(DATA SHOWN Opens)

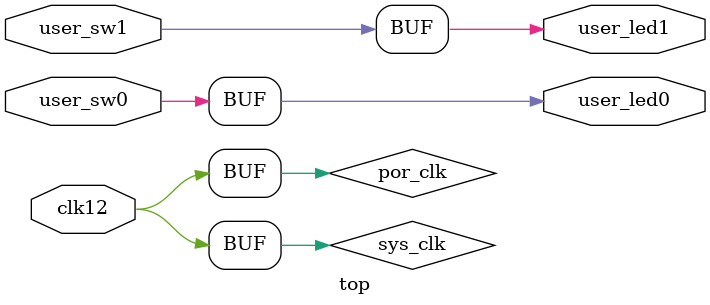
<source format=v>
module top(
	output user_led0,
	input user_sw0,
	output user_led1,
	input user_sw1,
	(* keep = "true" *)	input clk12
);

wire sys_clk;
wire sys_rst;
wire por_clk;
reg int_rst = 1'd1;

assign user_led0 = user_sw0;
assign user_led1 = user_sw1;
assign sys_clk = clk12;
assign por_clk = clk12;
assign sys_rst = int_rst;

always @(posedge por_clk) begin
	int_rst <= 1'd0;
end

always @(posedge sys_clk) begin
	if (sys_rst) begin
	end
end

endmodule

</source>
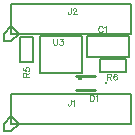
<source format=gto>
G04 DipTrace Beta 2.9.0.1*
G04 DUALopampTOP.GTO*
%MOIN*%
G04 #@! TF.FileFunction,Legend,Top*
G04 #@! TF.Part,Single*
%ADD10C,0.01*%
%ADD13C,0.005*%
%ADD15C,0.009433*%
%ADD20C,0.015746*%
%ADD12C,0.003*%
%FSLAX26Y26*%
G04*
G70*
G90*
G75*
G01*
G04 TopSilk*
%LPD*%
X251000Y222067D2*
D13*
X393000D1*
Y292933D1*
X251000D1*
Y222067D1*
X278194Y111379D2*
D10*
X215203D1*
X278194Y158621D2*
X215203D1*
D15*
X315202Y135000D3*
X400000Y0D2*
D13*
X-10D1*
X400000Y100000D2*
Y0D1*
X-10Y100000D2*
X400000D1*
X-10Y0D2*
Y100000D1*
X-25000Y0D2*
X-10Y25000D1*
X24980Y0D1*
X-10Y-25000D1*
X-25000D1*
Y0D1*
X400000Y300000D2*
X-10D1*
X400000Y400000D2*
Y300000D1*
X-10Y400000D2*
X400000D1*
X-10Y300000D2*
Y400000D1*
X-25000Y300000D2*
X-10Y325000D1*
X24980Y300000D1*
X-10Y275000D1*
X-25000D1*
Y300000D1*
X71654Y203654D2*
X28346D1*
Y289961D1*
X71654D1*
Y203654D1*
X381346Y214154D2*
X295039D1*
Y170846D1*
X381346D1*
Y214154D1*
X236496Y166910D2*
X94764D1*
Y292894D1*
X236496D1*
Y166910D1*
D20*
X228623Y151164D3*
X303687Y319947D2*
D12*
X302737Y321848D1*
X300813Y323772D1*
X298912Y324722D1*
X295087D1*
X293164Y323772D1*
X291263Y321848D1*
X290290Y319947D1*
X289339Y317073D1*
Y312276D1*
X290290Y309424D1*
X291263Y307500D1*
X293164Y305599D1*
X295087Y304626D1*
X298912D1*
X300813Y305599D1*
X302737Y307500D1*
X303687Y309424D1*
X309863Y320876D2*
X311787Y321848D1*
X314661Y324700D1*
Y304626D1*
X261062Y95411D2*
Y75315D1*
X267760D1*
X270634Y76287D1*
X272558Y78189D1*
X273508Y80112D1*
X274459Y82964D1*
Y87761D1*
X273508Y90635D1*
X272558Y92537D1*
X270634Y94460D1*
X267760Y95411D1*
X261062D1*
X280635Y91564D2*
X282558Y92537D1*
X285432Y95389D1*
Y75315D1*
X196800Y79289D2*
Y63991D1*
X195849Y61117D1*
X194876Y60166D1*
X192975Y59193D1*
X191052D1*
X189150Y60166D1*
X188200Y61117D1*
X187227Y63991D1*
Y65892D1*
X202975Y75442D2*
X204899Y76415D1*
X207773Y79267D1*
Y59193D1*
X197500Y384289D2*
Y368991D1*
X196549Y366117D1*
X195576Y365166D1*
X193675Y364193D1*
X191752D1*
X189851Y365166D1*
X188900Y366117D1*
X187927Y368991D1*
Y370892D1*
X204648Y379492D2*
Y380442D1*
X205599Y382366D1*
X206550Y383316D1*
X208473Y384267D1*
X212298D1*
X214199Y383316D1*
X215149Y382366D1*
X216122Y380442D1*
Y378541D1*
X215149Y376618D1*
X213248Y373766D1*
X203676Y364193D1*
X217073D1*
X48630Y155322D2*
Y163922D1*
X47657Y166796D1*
X46707Y167769D1*
X44805Y168719D1*
X42882D1*
X40981Y167769D1*
X40008Y166796D1*
X39057Y163922D1*
Y155322D1*
X59153D1*
X48630Y162021D2*
X59153Y168719D1*
X39079Y186369D2*
Y176818D1*
X47679Y175868D1*
X46729Y176818D1*
X45756Y179692D1*
Y182544D1*
X46729Y185418D1*
X48630Y187342D1*
X51504Y188292D1*
X53405D1*
X56279Y187342D1*
X58203Y185418D1*
X59153Y182544D1*
Y179692D1*
X58203Y176818D1*
X57230Y175868D1*
X55329Y174895D1*
X319694Y156370D2*
X328294D1*
X331168Y157343D1*
X332141Y158293D1*
X333091Y160195D1*
Y162118D1*
X332141Y164019D1*
X331168Y164992D1*
X328294Y165943D1*
X319694D1*
Y145847D1*
X326393Y156370D2*
X333091Y145847D1*
X350741Y163069D2*
X349790Y164970D1*
X346916Y165921D1*
X345015D1*
X342141Y164970D1*
X340218Y162096D1*
X339267Y157321D1*
Y152545D1*
X340218Y148721D1*
X342141Y146797D1*
X345015Y145847D1*
X345966D1*
X348818Y146797D1*
X350741Y148721D1*
X351692Y151595D1*
Y152545D1*
X350741Y155419D1*
X348818Y157321D1*
X345966Y158271D1*
X345015D1*
X342141Y157321D1*
X340218Y155419D1*
X339267Y152545D1*
X139145Y282183D2*
Y267835D1*
X140095Y264961D1*
X142019Y263060D1*
X144893Y262087D1*
X146794D1*
X149668Y263060D1*
X151591Y264961D1*
X152542Y267835D1*
Y282183D1*
X160641Y282161D2*
X171142D1*
X165416Y274512D1*
X168290D1*
X170192Y273561D1*
X171142Y272610D1*
X172115Y269736D1*
Y267835D1*
X171142Y264961D1*
X169241Y263038D1*
X166367Y262087D1*
X163493D1*
X160641Y263038D1*
X159691Y264010D1*
X158718Y265912D1*
M02*

</source>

(DATA SHOWN Closes)

**ACTION ITEM**
Could you write out, exactly as they stand, only the lines above that begin at the line with "X290290Y319947D1*" and stop after the line with "X214199Y383316D1*"?

**EXERCISE OUTPUT**
X290290Y319947D1*
X289339Y317073D1*
Y312276D1*
X290290Y309424D1*
X291263Y307500D1*
X293164Y305599D1*
X295087Y304626D1*
X298912D1*
X300813Y305599D1*
X302737Y307500D1*
X303687Y309424D1*
X309863Y320876D2*
X311787Y321848D1*
X314661Y324700D1*
Y304626D1*
X261062Y95411D2*
Y75315D1*
X267760D1*
X270634Y76287D1*
X272558Y78189D1*
X273508Y80112D1*
X274459Y82964D1*
Y87761D1*
X273508Y90635D1*
X272558Y92537D1*
X270634Y94460D1*
X267760Y95411D1*
X261062D1*
X280635Y91564D2*
X282558Y92537D1*
X285432Y95389D1*
Y75315D1*
X196800Y79289D2*
Y63991D1*
X195849Y61117D1*
X194876Y60166D1*
X192975Y59193D1*
X191052D1*
X189150Y60166D1*
X188200Y61117D1*
X187227Y63991D1*
Y65892D1*
X202975Y75442D2*
X204899Y76415D1*
X207773Y79267D1*
Y59193D1*
X197500Y384289D2*
Y368991D1*
X196549Y366117D1*
X195576Y365166D1*
X193675Y364193D1*
X191752D1*
X189851Y365166D1*
X188900Y366117D1*
X187927Y368991D1*
Y370892D1*
X204648Y379492D2*
Y380442D1*
X205599Y382366D1*
X206550Y383316D1*
X208473Y384267D1*
X212298D1*
X214199Y383316D1*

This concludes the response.